Sin embargo, en ocasiones, la autora sucumbe a la tentación de recurrir a la ciencia para que haga una parte del trabajo duro, para que arroje luz sobre el misterio humano que, con frecuencia, desconcierta al observador. Aunque es algo comprensible, hace que su relato caiga por debajo del listón que se ha fijado a sí misma. Por ejemplo, aquí tenemos a Hemingway pontificando desde su más bien tambaleante tribuna acerca de la desastrosa costumbre de beber de Fitzgerald: "Era difícil percatarse de que era un bebedor, puesto que se veía afectado por unas cantidades insignificantes de alcohol. Entonces en Europa pensábamos que el vino era un alimento saludable y natural, y también bueno para proporcionar felicidad, bienestar y disfrute … No se me habría ocurrido tomar una comida sin beber vino, o sidra, o cerveza, … y nunca pensé que compartir algunas botellas de un Mâcon blanco, seco, más bien ligero, pudiese causar a Scott cambios químicos que lo volviesen loco".
"Apenas hay nada riguroso en este análisis", señala acto seguido Laing. "Para empezar, el alcohol es un veneno. Grandes cantidades consumidas deprisa pueden provocar depresión respiratoria, el coma y la muerte".

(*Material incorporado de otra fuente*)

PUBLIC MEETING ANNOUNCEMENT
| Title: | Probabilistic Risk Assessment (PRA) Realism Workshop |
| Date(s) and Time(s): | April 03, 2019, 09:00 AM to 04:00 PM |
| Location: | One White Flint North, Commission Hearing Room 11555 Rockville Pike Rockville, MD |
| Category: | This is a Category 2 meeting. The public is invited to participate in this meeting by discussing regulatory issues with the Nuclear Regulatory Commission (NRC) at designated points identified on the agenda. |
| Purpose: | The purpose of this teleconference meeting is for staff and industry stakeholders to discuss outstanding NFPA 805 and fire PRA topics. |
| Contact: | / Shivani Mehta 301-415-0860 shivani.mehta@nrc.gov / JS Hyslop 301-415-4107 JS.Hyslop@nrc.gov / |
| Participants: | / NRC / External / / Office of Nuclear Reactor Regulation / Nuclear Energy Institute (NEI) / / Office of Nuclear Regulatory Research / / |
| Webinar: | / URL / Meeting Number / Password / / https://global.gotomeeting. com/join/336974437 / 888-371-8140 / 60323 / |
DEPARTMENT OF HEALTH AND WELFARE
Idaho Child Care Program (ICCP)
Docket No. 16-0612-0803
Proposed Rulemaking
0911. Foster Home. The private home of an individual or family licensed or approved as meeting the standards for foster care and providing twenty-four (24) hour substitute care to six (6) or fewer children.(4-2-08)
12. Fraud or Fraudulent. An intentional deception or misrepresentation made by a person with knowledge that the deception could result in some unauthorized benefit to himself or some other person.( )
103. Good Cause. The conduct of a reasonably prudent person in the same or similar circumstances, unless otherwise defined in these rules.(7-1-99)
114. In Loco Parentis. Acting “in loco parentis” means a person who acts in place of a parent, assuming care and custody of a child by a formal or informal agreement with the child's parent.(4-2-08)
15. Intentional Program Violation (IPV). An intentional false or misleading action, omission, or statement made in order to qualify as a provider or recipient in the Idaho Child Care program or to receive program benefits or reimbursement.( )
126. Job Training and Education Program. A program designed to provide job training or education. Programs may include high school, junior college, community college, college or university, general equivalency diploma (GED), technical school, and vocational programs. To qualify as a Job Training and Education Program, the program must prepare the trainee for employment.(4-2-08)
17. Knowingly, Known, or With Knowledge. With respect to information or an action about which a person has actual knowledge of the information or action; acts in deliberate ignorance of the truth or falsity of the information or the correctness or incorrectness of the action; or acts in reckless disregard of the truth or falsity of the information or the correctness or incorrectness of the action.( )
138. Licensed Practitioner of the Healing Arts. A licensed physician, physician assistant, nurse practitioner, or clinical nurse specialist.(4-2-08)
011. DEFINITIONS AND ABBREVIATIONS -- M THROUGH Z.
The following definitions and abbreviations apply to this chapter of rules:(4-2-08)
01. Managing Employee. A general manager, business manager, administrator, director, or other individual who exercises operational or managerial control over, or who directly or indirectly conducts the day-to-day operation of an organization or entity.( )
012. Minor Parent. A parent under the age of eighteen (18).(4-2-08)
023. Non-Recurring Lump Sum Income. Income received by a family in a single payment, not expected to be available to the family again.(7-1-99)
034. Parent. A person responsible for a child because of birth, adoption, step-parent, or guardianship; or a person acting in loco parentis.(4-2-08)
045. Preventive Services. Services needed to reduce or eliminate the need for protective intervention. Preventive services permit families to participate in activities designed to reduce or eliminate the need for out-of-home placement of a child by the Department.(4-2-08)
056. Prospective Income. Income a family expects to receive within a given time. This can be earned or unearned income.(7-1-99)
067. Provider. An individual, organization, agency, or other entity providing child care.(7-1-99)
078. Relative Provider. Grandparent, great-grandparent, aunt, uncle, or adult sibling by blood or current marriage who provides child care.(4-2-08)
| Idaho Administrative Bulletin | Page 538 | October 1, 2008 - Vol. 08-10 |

Sí, de acuerdo, pero se entiende lo que Hemingway quiere decir. Ciertamente, el vino es un alimento diario en todo el continente europeo y, sin duda, proporciona los beneficios descritos. No es algo tan simple, ni química, ni culturalmente. En casos así es fácil caer en un burdo puritanismo médico, dado que Laing sigue después a Hemingway con elaboradas citas del Manual Merck. En mi opinión, sus propias intuiciones son más reveladoras. Por otra parte, su viaje por Estados Unidos tiene sus más y sus menos. Laing tiene visión de novelista, y cuando reduce al mínimo sus exuberantes impresiones, logra esculpir encantadoras escenas de un tren que pasa o de un paseo por la calle.
Pero, al final, esto no son más que pequeña objeciones. Hay mucho que aprender de la ágil erudición de Olivia Laing, y también mucho que disfrutar con su evidente compromiso. En cuanto a sus seis alcohólicos, escribieron parte de la mejor prosa y poesía estadounidenses del siglo pasado, lo cual, sin lugar a dudas, es motivo de admiración.